We stayed for three nights and four days, and one early evening we made our way to the Buddhist temple near the riverbanks. We wanted to be there when the monks prayed to the Buddha, honoring Him with their hypnotic chants. Quiet as a lotus, we sank to the cold floor, mesmerized by an hour of sonorous chants from two dozen monks. There was a pause of 15 minutes of total silence. It was a moving spiritual experience like no other. We went out of the grounds feeling blessed as the gongs were struck; I will remember the evening all my life. We talked to the service providers in our riverside hotel. At one time, they were also monks. They spoke quietly and slowly; they were patiently attentive to our every query. Doubtless, they learned their lessons well from their head monks when they were young. These men schooled in the monasteries make human interaction in Luang Prabang, very special.

We ate well in all the places we went to. The fresh vegetables rolls were as good as the ones we have in Via Mare but the mongo sprouts were crisper. We continued to watch for the wildly sharp pepper in all the viands. In our last meal, we were curious about one of the appetizers: Mekong River weed. The head waiter in a display of animated explanation lasting for a few minutes, explained in great detail, how the Mekong weed is carefully extracted from the depth of the water in a particular month. How it is carefully combed like a lady’s hair, how it is properly dried, and properly marinated and later on fried to near perfection. The weed was consumed in one tiny bite, and that tasteful morsel of combed weed was the high point of our last Laotian meal.

On our way to the airport, my Italian friend wanted to go back to the antique shop where I bought ancient hand-woven blankets reminiscent of the inabels in Ilocos. He wanted to buy presents of old silver pendants worn by the female members of the animist tribe in Hmong dating back to the 19th century. In the shape of a lock it permits to “enclose” the soul of the carrier to her body, preventing it from wandering around and harm the community of the village. According to their belief, every person has 32 minds and everyone is a carrier of a “monkey mind, foolish, indomitable, animal-like; locking one’s mind to his body helps the process of attaining wellness, happiness and encountering success in work-related endeavors.” Perfect present, indeed.

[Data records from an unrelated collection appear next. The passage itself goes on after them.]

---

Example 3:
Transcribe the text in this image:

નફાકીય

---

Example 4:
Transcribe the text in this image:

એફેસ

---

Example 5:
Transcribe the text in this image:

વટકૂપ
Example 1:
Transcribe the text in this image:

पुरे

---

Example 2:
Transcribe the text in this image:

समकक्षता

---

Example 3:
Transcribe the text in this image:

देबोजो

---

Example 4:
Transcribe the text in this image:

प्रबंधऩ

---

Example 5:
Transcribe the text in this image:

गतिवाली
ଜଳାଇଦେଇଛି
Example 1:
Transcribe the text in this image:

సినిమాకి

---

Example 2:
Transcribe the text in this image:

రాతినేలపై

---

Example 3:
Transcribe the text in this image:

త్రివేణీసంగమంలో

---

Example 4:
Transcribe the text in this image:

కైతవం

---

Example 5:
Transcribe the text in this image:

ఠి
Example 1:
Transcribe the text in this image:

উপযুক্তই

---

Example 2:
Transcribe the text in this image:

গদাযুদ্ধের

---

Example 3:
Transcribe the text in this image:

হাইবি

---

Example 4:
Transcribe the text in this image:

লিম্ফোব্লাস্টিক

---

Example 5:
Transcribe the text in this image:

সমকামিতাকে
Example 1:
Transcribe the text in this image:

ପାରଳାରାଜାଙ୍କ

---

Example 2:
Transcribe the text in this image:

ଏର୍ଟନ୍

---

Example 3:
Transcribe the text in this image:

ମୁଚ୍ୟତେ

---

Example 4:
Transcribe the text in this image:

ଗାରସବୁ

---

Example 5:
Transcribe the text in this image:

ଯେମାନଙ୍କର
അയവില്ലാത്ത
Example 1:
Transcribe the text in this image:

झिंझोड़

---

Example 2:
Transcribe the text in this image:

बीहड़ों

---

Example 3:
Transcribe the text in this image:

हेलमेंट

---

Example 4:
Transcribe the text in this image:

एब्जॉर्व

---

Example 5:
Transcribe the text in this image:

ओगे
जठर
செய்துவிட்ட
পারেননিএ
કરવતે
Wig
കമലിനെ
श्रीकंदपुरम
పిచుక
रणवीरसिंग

I wish one day you will think of traveling to this elegant and gentle city. Still relatively unknown to most Filipino travelers, it is very well known to the Europeans, very visible in these wide streets in bicycles and motorbikes. It is great to travel in our region, to know more about our common heritage with our fellow Aseans. There are many great lessons that we can learn from them. I was so secure in the streets even at night. These gentle neighbors of ours, living simply, is a great example for us to emulate.

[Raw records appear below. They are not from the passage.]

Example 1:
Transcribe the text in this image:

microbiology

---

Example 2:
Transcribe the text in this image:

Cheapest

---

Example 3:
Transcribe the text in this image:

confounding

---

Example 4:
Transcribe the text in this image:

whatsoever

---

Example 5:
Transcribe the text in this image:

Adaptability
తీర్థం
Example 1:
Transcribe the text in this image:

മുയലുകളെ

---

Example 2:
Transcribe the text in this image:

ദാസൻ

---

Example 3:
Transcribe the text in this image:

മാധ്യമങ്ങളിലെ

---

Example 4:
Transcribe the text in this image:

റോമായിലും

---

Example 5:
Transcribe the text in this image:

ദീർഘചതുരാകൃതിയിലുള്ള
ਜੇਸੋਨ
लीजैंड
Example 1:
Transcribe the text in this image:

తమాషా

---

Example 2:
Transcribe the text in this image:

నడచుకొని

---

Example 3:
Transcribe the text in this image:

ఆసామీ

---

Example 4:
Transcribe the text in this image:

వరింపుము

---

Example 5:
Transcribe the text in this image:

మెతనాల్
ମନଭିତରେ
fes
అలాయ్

 Our next destination is Myanmar, the beloved Burma of Ang Sun Suu Kyi. We want to know more about her country, which she loves so dearly. My friend suggested for us to view the well-made movie by Luc Bresson, The Lady, to give us a prelude to our trip to this country which opened itself recently to the rest if the world.  

I am excited to see the magnificent stupas of Bagan, and I promise I will write you from there as the sun sets. I hear it is a stunning view like no other and one of the places you have to visit before you die.